Mom still looked worried.

“What’s wrong now?” I asked, scanning down to my feet. That must be it. “I’ll put on shoes before we leave,” I promised.

“Shoes aren’t the problem, Eliza.”

“They aren’t?”

“Um, no.”

She wasn’t giving my shoeless feet a second thought; she was staring at my chest.

“What are you looking at—?”

Softly, she said, “I think you need to change your shirt. Or at least put on some kind of cover-up.”

I took a better look—damn exhaustion!—and finally saw the problem. “Oh, shit, I’m leaking!”

Just then, like someone knew the shake shack—me—was open for business, a baby began to cry.

My baby.

“Ava,” I murmured.

The powerful emotions I felt for my barely eight-week-old daughter sometimes overwhelmed me.

“She must be hungry,” I added dreamily.

Yes, I was a little bit in awe of the gorgeous little girl in the next room. I just couldn’t freaking believe she was really mine.

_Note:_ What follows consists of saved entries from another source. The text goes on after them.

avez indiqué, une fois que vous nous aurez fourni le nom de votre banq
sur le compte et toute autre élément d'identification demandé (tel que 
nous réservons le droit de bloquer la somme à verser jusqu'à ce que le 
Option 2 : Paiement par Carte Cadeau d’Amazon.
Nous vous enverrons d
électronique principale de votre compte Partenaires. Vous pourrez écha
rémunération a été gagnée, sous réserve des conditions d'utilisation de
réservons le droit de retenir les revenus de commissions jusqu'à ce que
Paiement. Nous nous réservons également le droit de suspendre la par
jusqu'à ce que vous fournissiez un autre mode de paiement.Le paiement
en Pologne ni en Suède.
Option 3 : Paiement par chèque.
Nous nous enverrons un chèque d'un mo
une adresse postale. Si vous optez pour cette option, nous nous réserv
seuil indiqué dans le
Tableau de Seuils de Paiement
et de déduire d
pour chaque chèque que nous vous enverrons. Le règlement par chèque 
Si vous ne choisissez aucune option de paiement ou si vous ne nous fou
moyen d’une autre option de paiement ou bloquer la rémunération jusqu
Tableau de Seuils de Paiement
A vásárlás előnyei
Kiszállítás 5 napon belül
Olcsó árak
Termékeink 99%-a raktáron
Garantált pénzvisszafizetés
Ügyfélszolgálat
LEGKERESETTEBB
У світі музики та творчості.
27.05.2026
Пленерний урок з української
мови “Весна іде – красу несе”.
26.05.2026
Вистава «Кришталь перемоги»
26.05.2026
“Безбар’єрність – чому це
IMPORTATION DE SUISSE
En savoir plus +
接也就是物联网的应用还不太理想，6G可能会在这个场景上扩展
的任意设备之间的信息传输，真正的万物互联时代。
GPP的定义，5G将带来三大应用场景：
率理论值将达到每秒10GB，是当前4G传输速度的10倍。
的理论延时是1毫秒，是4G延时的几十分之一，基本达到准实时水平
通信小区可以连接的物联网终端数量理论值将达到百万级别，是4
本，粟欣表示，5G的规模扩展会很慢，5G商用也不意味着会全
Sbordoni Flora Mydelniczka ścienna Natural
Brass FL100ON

“She’s been sleeping for a while,” Mom said, pulling me from my wandering thoughts. “Like someone else I know.”

“Cute, Mom.”

I left the room then to feed my daughter before the taxi arrived. As I fed baby Ava, I thought about how this was really the end of my old life. Off to Las Vegas we were going. That was okay. It was time to move forward. No more sheltering up in the apartment with my mom and my baby. It was time to get back to the real world for all of us. Only problem was there’d be questions—lots of questions. Ones I couldn’t answer, for a multitude of reasons.

But then I had an idea—if I kept Ava a secret, no one would have anything to ask. There was no need to broadcast why I was returning to Las Vegas, right? I didn’t have to explain everything right away.

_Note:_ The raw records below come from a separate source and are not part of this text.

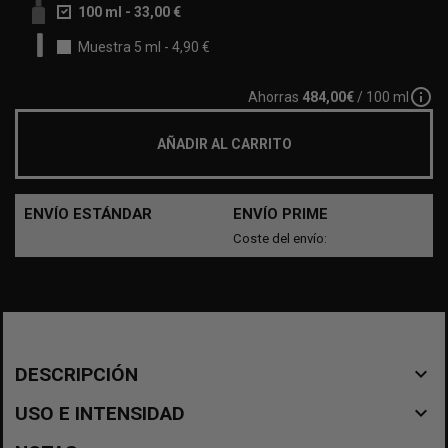
100 ml
-
33,00 €
Muestra 5 ml
-
4,90 €
info_outline
Ahorras
484,00€
/ 100 ml
AÑADIR AL CARRITO
ENVÍO ESTÁNDAR
ENVÍO PRIME
Coste del envío:
navigate_before
DESCRIPCIÓN
navigate_before
USO E INTENSIDAD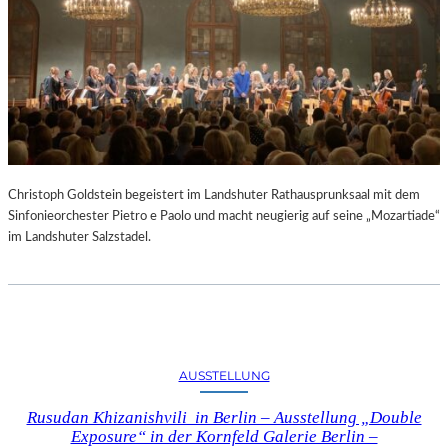
Christoph Goldstein begeistert im Landshuter Rathausprunksaal mit dem
Sinfonieorchester Pietro e Paolo und macht neugierig auf seine „Mozartiade“
im Landshuter Salzstadel.
AUSSTELLUNG
Rusudan Khizanishvili in Berlin – Ausstellung „Double
Exposure“ in der Kornfeld Galerie Berlin –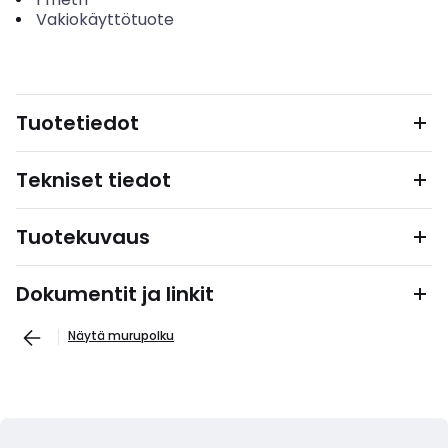
Vakiokäyttötuote
Tuotetiedot
Tekniset tiedot
Tuotekuvaus
Dokumentit ja linkit
Näytä murupolku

I looked down at my daughter. “We should settle in first. Right, Ava? Then we can worry about everything else later.”

Ava didn’t care one way or the other, so I got back to thinking it through on my own. There was a lot more to think about, too. Because when I did get around to telling the world about my daughter, there was a huge secret I’d still have to keep.

I’d stupidly made an agreement with Ava’s father.

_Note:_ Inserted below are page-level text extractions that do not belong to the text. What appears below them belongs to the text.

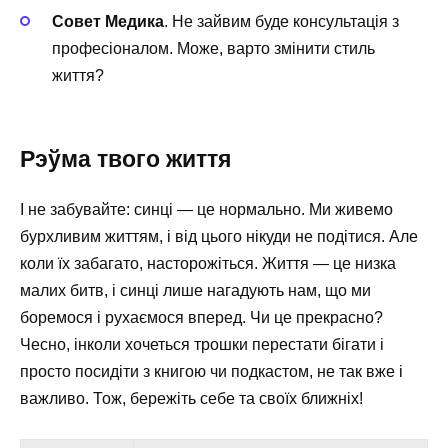
Совет Медика
. Не зайвим буде консультація з
професіоналом. Може, варто змінити стиль
життя?
Рэўма твого життя
І не забувайте: синці — це нормально. Ми живемо
бурхливим життям, і від цього нікуди не подітися. Але
коли їх забагато, насторожіться. Життя — це низка
малих битв, і синці лише нагадують нам, що ми
боремося і рухаємося вперед. Чи це прекрасно?
Чесно, інколи хочеться трошки перестати бігати і
просто посидіти з книгою чи подкастом, не так вже і
важливо. Тож, бережіть себе та своїх ближніх!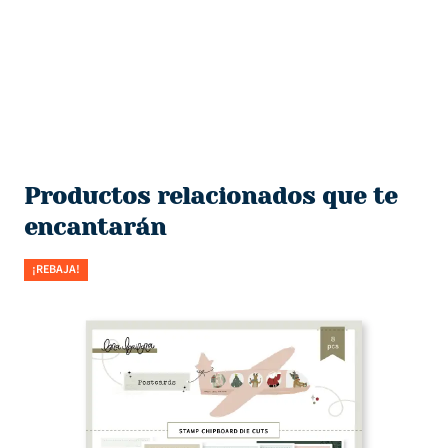
Productos relacionados que te
encantarán
¡REBAJA!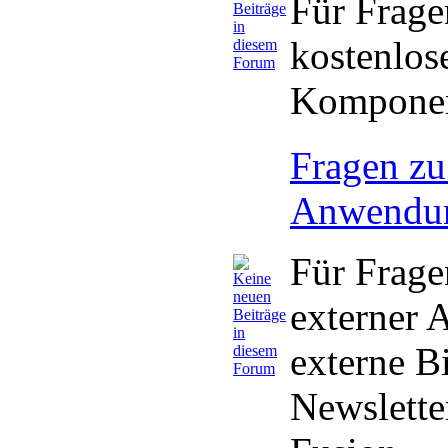
Für Frage
kostenlos
Komponen
Fragen zu
Anwendu
Für Frag
externer
externe B
Newslette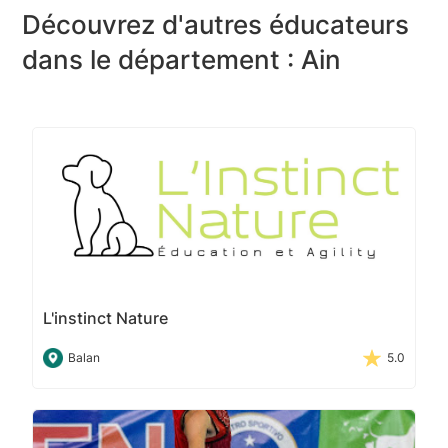
Découvrez d'autres éducateurs
dans le département : Ain
L'instinct Nature
Balan
5.0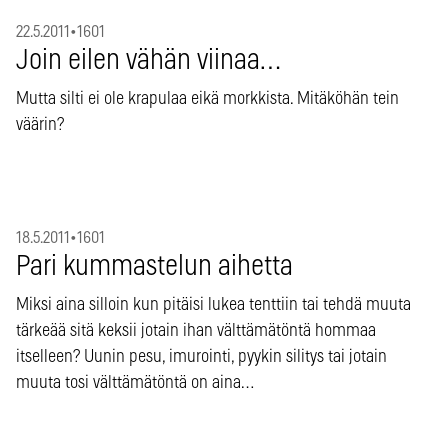
22.5.2011
•
1601
Join eilen vähän viinaa…
Mutta silti ei ole krapulaa eikä morkkista. Mitäköhän tein
väärin?
18.5.2011
•
1601
Pari kummastelun aihetta
Miksi aina silloin kun pitäisi lukea tenttiin tai tehdä muuta
tärkeää sitä keksii jotain ihan välttämätöntä hommaa
itselleen? Uunin pesu, imurointi, pyykin silitys tai jotain
muuta tosi välttämätöntä on aina…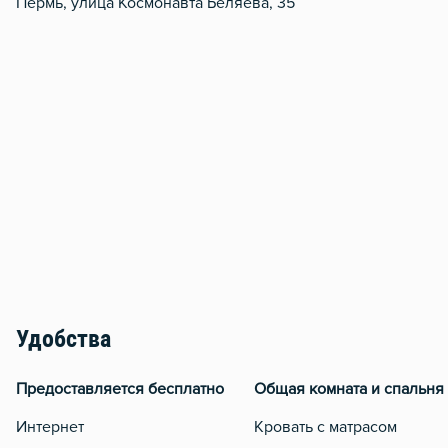
Пермь, улица Космонавта Беляева, 35
Удобства
Предоставляется бесплатно
Общая комната и спальня
Интернет
Кровать с матрасом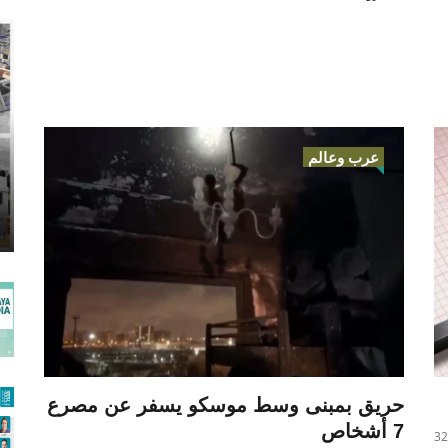
عرب وعالم
حريق بمبنى وسط موسكو يسفر عن مصرع
7 أشخاص
32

Part one was I could live anywhere I wanted and he’d continue to pay the child support we’d agreed upon, but Ava was to retain my last name—the one I’d had to put on the birth certificate, Townsend. Not his.

That really burned me.

Even after the paternity test he’d demanded, the very one that proved he was definitely her dad, the jerk still wanted to keep his name off any and all public records. I was pretty much ordered by him to keep him a secret. All because he didn’t want the world to know he, a professional hockey player, had fathered a child. He claimed it could legit damage his up-and-coming career and endorsement deals.

That was bullshit.

He wasn’t some clean-cut sweetheart of a guy. He was simply trying to maintain his carefree, playboy lifestyle.

He was a major asshole like that.

Too bad I hadn’t realized it before I slept with him.

But I was blind. And sleep with him I did, more than once.

My parents didn’t know who I’d messed around with, but I’d let it slip once that Ava’s dad was a hockey player. Bad move on my part. That was what kicked off my dad’s obsession with keeping me away from all hockey players.

Too bad I also had to keep my dad away from something—the truth. I was afraid of what would happen if I didn’t. But crap, it wasn’t going to be an easy task. Not when Ava’s father played for a team that played the Wolves several times a season.

And that new season started real soon. Training camp was only six weeks away, for heaven’s sake.

So, yeah, no, keeping all these secrets was going to be a challenge.

“It probably won’t end well,” I murmured.

Truer words could not have been spoken.